(Exercise requirements):
Find the line with "List each element's" in the records below. Copy it and every line after it, up to and including the line with "text_box [1336, 689, 1431, 784]".

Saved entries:
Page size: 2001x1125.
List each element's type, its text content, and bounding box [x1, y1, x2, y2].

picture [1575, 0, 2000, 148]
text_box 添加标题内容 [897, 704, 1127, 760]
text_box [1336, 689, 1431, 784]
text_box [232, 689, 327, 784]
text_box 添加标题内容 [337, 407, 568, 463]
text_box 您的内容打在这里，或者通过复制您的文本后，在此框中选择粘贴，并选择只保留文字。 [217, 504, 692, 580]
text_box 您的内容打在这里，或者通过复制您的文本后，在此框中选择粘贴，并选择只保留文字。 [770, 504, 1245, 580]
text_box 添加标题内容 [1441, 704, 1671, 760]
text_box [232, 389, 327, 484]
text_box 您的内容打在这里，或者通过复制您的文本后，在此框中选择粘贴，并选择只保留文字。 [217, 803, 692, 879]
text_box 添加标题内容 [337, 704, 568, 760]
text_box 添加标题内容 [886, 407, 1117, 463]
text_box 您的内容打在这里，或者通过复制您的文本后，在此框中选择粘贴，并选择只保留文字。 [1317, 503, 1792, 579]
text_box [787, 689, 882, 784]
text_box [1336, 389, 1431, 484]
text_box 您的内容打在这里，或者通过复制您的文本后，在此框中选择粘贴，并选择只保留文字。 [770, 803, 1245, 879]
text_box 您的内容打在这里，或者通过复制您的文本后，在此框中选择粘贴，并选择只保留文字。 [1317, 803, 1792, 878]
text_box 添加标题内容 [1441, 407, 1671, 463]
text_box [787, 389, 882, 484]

==

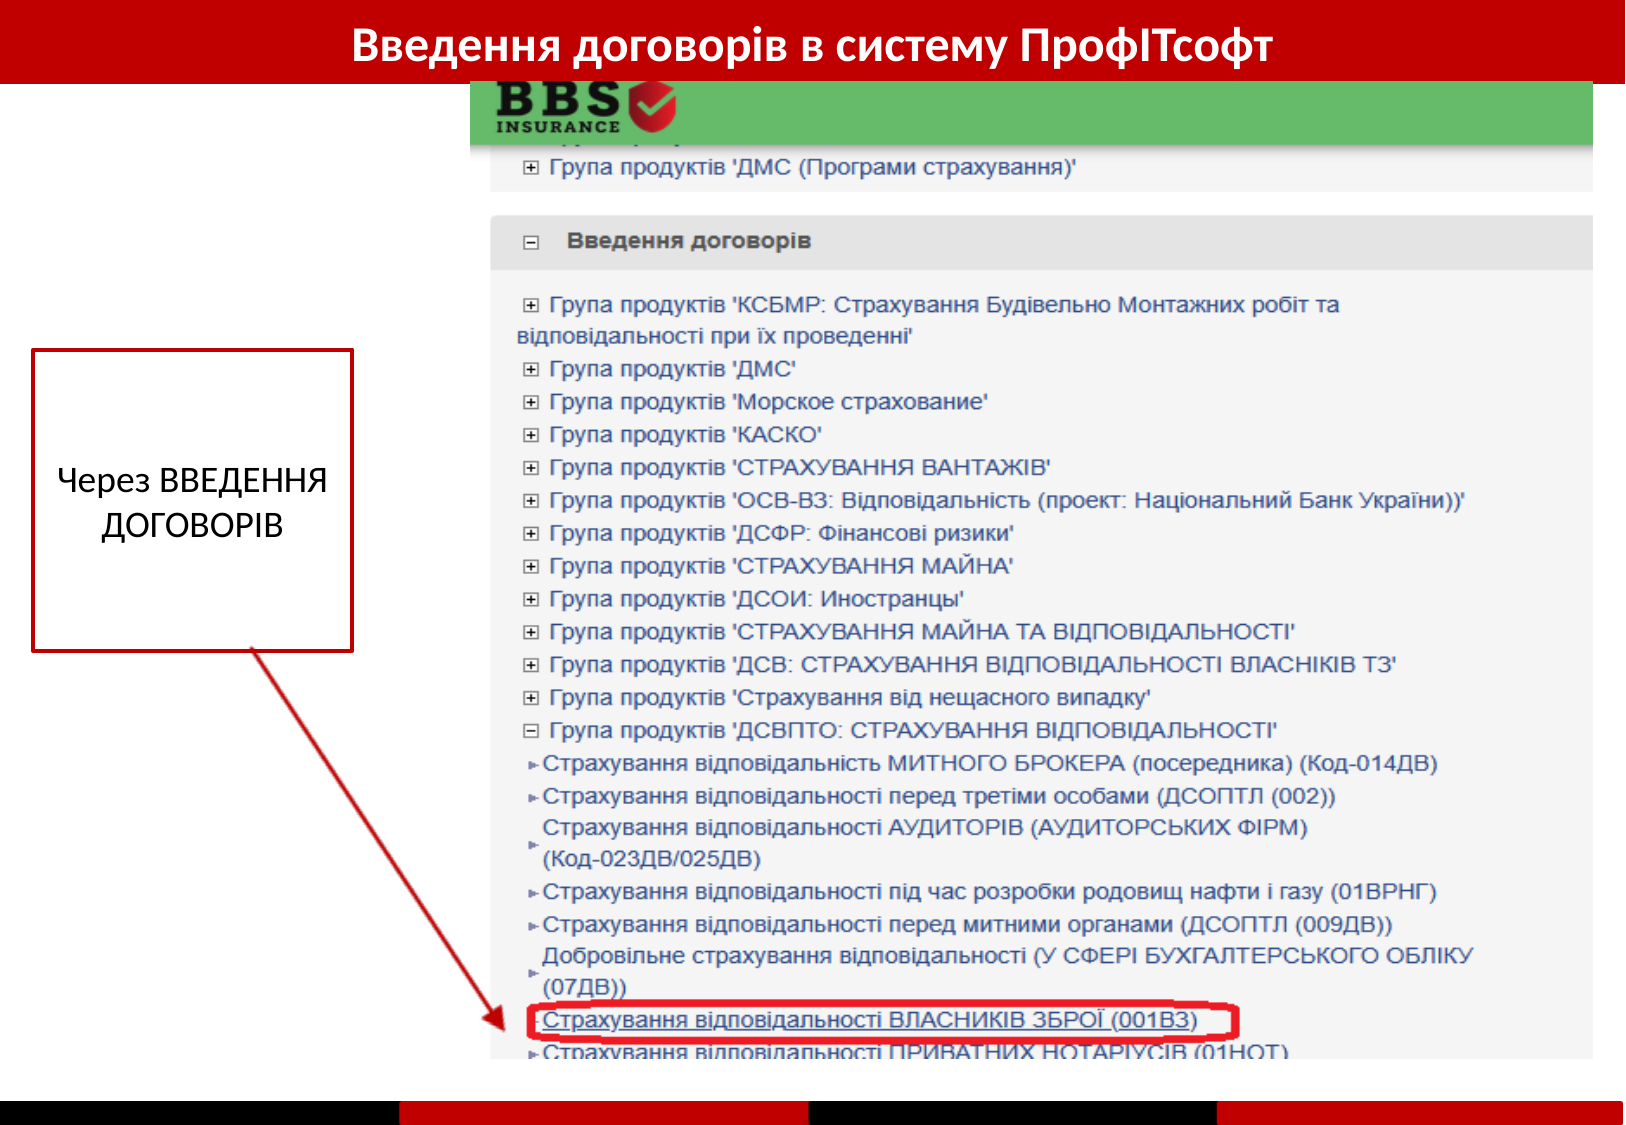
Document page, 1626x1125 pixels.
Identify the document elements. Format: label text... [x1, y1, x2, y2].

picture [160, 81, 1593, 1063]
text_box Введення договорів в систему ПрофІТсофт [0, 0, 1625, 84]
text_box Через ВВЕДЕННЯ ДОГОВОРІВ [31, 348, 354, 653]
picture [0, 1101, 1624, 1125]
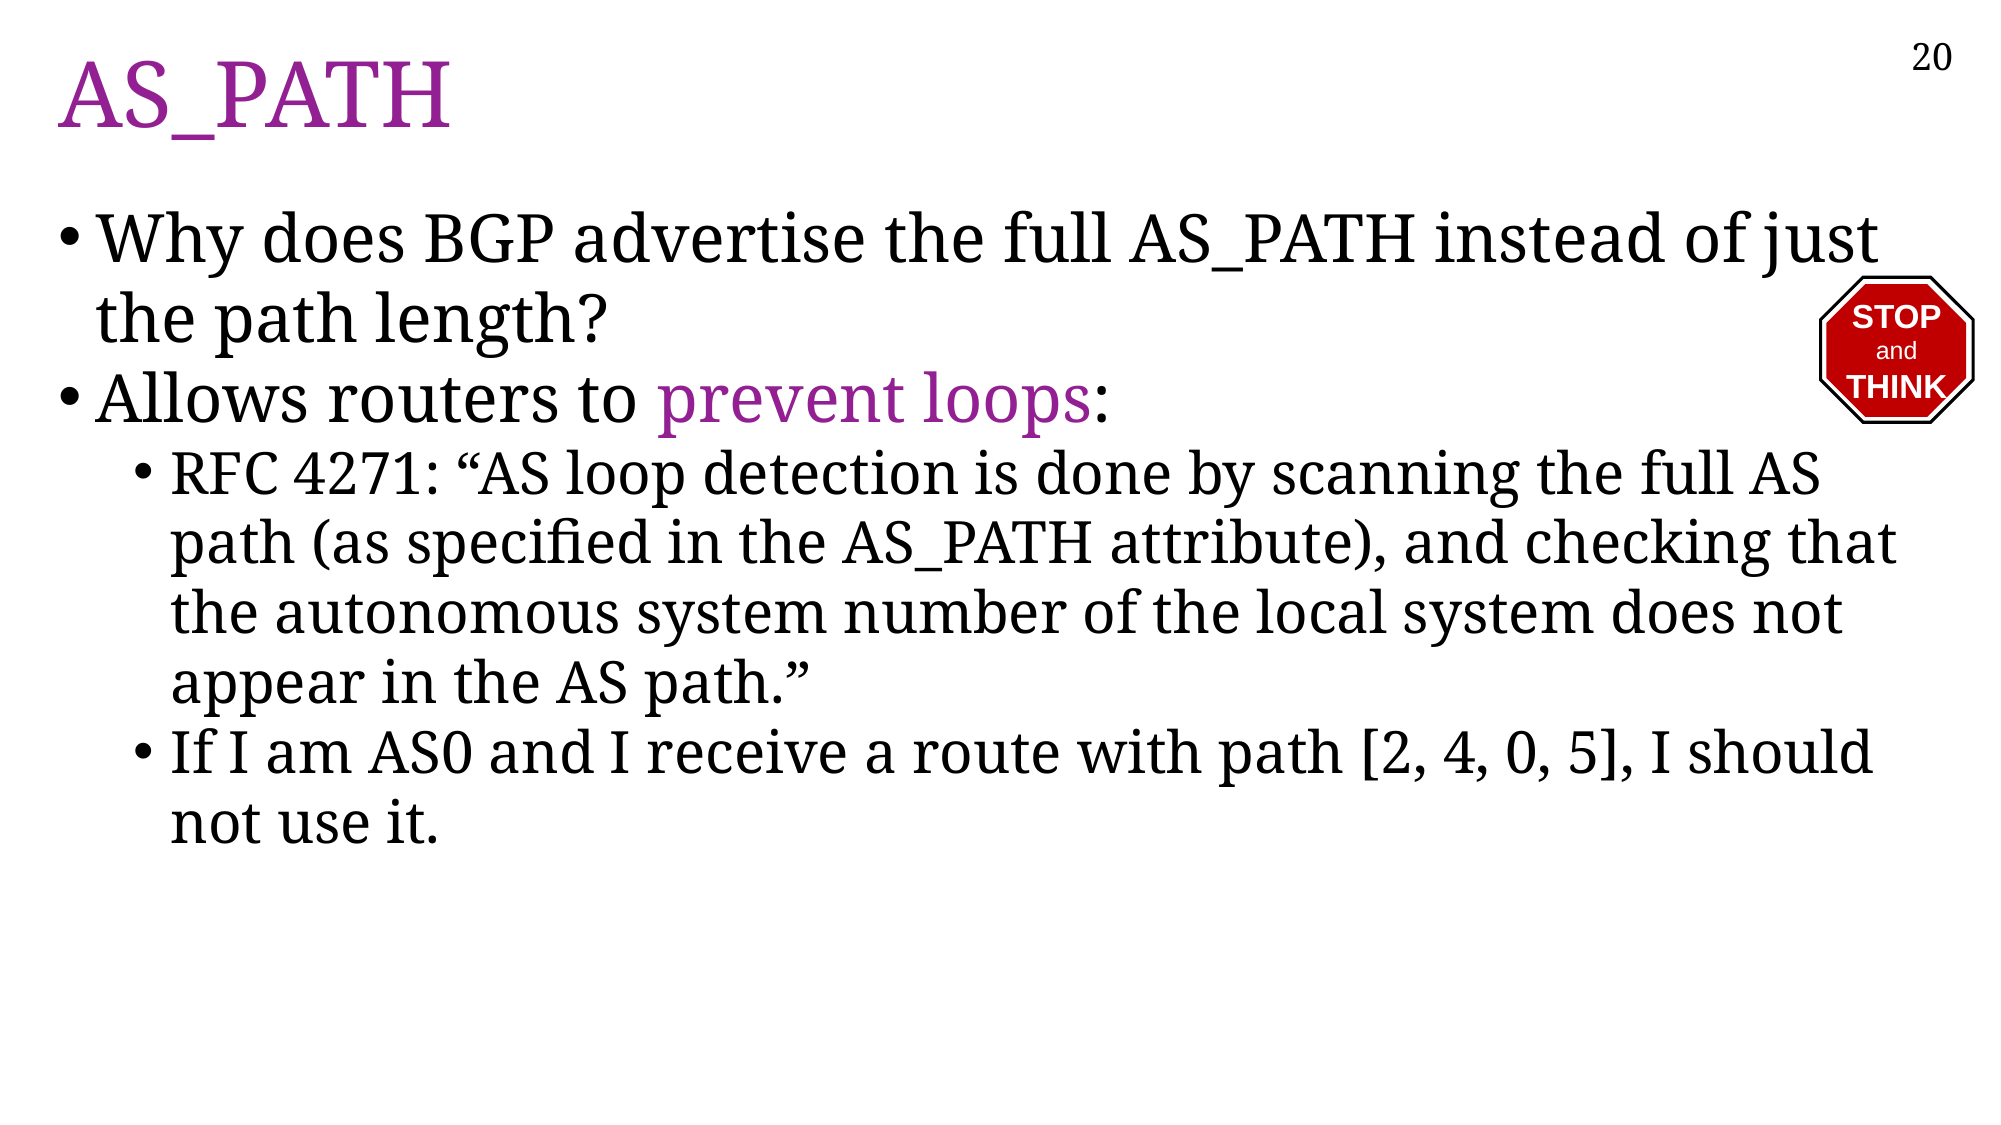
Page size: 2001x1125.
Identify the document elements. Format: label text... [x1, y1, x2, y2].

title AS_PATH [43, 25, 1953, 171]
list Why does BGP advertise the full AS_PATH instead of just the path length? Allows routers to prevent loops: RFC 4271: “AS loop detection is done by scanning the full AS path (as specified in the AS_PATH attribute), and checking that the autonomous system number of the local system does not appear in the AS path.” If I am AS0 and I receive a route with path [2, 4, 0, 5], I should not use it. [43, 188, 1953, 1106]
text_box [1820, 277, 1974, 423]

...

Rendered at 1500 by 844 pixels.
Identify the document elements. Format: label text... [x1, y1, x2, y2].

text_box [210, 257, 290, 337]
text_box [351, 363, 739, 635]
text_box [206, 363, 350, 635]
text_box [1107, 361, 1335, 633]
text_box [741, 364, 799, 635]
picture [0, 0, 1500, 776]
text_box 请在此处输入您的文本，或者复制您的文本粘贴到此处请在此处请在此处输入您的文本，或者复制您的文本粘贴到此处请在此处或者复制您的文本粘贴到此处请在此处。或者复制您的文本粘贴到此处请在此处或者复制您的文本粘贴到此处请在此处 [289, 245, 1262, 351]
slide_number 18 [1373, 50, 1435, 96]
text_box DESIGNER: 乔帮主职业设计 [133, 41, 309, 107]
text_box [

(Solution for this problem):
List each element's type, its text content, and bounding box [x1, y1, x2, y2].

picture [1575, 0, 2000, 148]
text_box 添加标题内容 [897, 704, 1127, 760]
text_box [1336, 689, 1431, 784]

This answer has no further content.